PV Bulletin notes one minor documentation nuance highlighted in the fact set: an excerpt from the collection page truncates the in-force date (“16 J”), while other MHRA guidance pages state the date as 16 June 2025. Operationally, this reinforces the need for regulatory intelligence and quality owners to validate key compliance dates across the linked MHRA guidance pages and ensure internal trackers and training materials reflect the in-force date cited across MHRA guidance.
Next steps for teams mapped to GB device vigilance are therefore procedural and system-focused. Medical Device Vigilance Leads, supported by PV Quality and Regulatory Intelligence, should confirm that SOPs, work instructions and training link to MHRA’s “Medical devices: post-market surveillance” collection as the live index; validate operational readiness to submit adverse incident and FSCA-related reports using the MHRA-referenced MORE route; and confirm the device PSUR process uses the MHRA-linked standardised PSUR format and associated PSUR guidance tied to the Regulations 2024 framework. Given the evidence of ongoing maintenance updates, teams should also establish a quarterly monitoring cadence for the collection and related MHRA guidance pages.

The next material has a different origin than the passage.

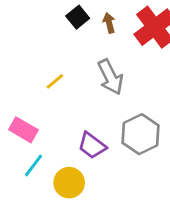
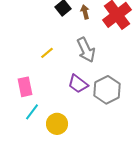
pink rectangle: (23, 130) -> (25, 87), turned 48
purple trapezoid: (92, 146) -> (78, 84), moved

Practical implication: if your GB device vigilance workflows, MORE submission steps, or PSUR templates are not explicitly aligned to the MHRA collection and the Regulations 2024 framework (in force 16 June 2025 per MHRA guidance), prioritise a documented gap-check and controlled document update, then monitor MHRA’s hub quarterly for maintenance changes relevant to case processing, CAPA linkage and inspection readiness.